Por outro lado, também se reconhece que o legislador ordinário se preocupou em defender
de forma acrescida o bem-estar, a integridade física e a vida dos animais mais dependentes
dos seres humanos e com os quais estes estabelecem fortes laços de afetividade - e que
não sejam afetos a atividades económicas como, por exemplo, os da pecuária, que são
objeto de outros instrumentos de regulação, por opção do legislador -, tendo estes, assim,
um especial dever de proteção e de assistência em relação aos animais de companhia,
pelo seu papel de garante – o que legitima, à partida, a responsabilidade penal por crimes
de resultado cometidos por omissão ao abrigo de normas penais que estejam em
conformidade com a Constituição da República Portuguesa -.

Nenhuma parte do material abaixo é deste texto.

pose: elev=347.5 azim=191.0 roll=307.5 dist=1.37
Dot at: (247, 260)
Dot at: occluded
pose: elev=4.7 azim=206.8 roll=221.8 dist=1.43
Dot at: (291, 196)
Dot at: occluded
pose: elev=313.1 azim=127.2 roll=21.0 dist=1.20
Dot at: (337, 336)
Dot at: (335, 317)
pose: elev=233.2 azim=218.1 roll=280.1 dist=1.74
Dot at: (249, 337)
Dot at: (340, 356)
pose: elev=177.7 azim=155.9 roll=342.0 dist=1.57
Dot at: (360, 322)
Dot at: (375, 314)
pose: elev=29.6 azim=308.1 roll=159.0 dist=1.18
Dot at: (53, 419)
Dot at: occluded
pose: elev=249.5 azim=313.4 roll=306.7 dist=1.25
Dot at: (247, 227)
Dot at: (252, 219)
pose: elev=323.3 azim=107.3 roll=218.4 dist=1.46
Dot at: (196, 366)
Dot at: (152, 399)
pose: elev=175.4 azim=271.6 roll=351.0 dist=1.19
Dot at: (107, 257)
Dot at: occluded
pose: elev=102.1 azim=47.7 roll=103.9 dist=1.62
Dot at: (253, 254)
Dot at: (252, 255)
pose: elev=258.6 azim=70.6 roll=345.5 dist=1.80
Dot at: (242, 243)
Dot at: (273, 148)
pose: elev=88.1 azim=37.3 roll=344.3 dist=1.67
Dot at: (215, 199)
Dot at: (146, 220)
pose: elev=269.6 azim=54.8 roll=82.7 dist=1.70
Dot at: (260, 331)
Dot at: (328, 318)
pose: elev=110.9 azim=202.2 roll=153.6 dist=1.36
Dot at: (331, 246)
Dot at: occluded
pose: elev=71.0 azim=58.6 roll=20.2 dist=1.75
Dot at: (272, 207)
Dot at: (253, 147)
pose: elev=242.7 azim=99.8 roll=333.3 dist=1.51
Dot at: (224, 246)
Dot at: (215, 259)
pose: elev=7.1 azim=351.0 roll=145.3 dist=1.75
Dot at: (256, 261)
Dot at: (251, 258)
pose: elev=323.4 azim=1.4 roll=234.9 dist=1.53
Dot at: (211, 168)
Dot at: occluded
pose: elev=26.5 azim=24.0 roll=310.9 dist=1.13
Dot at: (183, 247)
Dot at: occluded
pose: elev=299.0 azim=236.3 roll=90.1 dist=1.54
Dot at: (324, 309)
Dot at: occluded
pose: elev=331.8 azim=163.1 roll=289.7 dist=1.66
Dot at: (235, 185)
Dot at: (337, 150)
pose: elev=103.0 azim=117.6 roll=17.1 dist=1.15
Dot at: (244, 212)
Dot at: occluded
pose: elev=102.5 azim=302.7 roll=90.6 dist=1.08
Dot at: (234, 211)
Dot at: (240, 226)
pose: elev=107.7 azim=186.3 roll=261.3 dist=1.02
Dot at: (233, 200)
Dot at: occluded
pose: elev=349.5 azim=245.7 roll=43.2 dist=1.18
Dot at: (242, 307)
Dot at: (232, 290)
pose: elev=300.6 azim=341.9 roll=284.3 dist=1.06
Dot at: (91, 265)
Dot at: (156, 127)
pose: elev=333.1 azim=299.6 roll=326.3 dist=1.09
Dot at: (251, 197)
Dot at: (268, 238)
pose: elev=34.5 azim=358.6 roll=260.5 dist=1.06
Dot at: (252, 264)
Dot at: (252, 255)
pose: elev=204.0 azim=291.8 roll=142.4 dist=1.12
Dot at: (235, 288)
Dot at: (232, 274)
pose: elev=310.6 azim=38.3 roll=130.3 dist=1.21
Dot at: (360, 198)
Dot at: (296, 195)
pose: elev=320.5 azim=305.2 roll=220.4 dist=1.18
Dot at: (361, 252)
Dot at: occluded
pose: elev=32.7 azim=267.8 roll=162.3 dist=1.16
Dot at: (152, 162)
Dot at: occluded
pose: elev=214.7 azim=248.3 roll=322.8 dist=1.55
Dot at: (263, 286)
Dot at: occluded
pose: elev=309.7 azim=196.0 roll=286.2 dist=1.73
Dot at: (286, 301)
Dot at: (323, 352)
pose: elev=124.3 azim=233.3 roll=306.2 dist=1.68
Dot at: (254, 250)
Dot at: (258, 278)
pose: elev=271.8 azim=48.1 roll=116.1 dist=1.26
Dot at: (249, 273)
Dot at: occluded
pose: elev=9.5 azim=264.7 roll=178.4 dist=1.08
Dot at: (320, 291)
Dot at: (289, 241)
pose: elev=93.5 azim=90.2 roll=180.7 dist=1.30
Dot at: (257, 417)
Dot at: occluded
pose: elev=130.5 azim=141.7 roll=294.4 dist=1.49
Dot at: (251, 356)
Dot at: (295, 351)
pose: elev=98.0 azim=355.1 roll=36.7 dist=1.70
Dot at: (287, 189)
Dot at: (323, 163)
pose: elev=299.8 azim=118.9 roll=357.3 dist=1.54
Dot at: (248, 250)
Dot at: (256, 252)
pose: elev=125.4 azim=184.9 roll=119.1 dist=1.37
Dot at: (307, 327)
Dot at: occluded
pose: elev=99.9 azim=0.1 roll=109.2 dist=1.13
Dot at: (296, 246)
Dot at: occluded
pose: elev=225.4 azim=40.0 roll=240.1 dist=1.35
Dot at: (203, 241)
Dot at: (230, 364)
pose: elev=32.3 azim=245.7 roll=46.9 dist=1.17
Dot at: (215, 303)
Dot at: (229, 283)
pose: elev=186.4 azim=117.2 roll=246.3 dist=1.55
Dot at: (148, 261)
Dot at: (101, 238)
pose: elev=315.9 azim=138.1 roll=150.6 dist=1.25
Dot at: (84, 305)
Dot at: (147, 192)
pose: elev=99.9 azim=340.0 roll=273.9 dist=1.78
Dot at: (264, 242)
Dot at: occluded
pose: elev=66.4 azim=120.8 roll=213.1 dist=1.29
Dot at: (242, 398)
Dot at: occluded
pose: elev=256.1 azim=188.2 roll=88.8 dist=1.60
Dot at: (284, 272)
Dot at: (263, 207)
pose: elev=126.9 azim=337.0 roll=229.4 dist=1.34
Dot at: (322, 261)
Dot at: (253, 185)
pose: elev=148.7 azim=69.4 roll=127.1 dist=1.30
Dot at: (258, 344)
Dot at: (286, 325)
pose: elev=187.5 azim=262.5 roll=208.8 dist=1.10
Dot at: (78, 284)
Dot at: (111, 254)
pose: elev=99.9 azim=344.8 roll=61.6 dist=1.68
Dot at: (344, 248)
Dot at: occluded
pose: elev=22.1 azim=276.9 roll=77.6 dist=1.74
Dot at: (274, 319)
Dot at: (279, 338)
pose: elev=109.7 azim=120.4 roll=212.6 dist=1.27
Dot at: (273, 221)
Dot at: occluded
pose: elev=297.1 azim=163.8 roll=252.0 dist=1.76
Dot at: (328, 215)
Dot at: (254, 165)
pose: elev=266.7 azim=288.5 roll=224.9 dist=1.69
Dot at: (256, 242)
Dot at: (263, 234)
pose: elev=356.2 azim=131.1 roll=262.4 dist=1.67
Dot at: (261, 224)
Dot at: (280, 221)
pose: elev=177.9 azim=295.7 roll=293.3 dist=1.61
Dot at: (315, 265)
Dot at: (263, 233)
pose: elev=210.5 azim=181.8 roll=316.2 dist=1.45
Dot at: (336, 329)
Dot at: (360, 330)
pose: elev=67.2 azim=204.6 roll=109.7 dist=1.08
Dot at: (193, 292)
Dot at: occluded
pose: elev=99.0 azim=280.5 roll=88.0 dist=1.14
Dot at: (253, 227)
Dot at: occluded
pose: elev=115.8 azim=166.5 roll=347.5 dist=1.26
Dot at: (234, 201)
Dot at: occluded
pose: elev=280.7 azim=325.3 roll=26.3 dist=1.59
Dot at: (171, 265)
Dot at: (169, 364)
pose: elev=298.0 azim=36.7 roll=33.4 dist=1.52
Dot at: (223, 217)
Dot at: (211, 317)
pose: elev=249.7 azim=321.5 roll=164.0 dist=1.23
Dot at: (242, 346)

Depreende e compreende-se assim, de forma bastante impressiva, que os bens jurídicos
protegidos pelo tipo legal de crime em causa sejam o bem-estar, a integridade física e a
vida dos animais de companhia.
Quanto aos animais em geral, o legislador ordinário já tinha estabelecido no artigo 7º do
Decreto-Lei n.º 276/2001, de 17 de Outubro, um conjunto de “princípios básicos para o
bem-estar dos animais”:
“1 - As condições de detenção e de alojamento para reprodução, criação, manutenção e
acomodação dos animais de companhia devem salvaguardar os seus parâmetros de bem-
estar animal, nomeadamente nos termos dos artigos seguintes.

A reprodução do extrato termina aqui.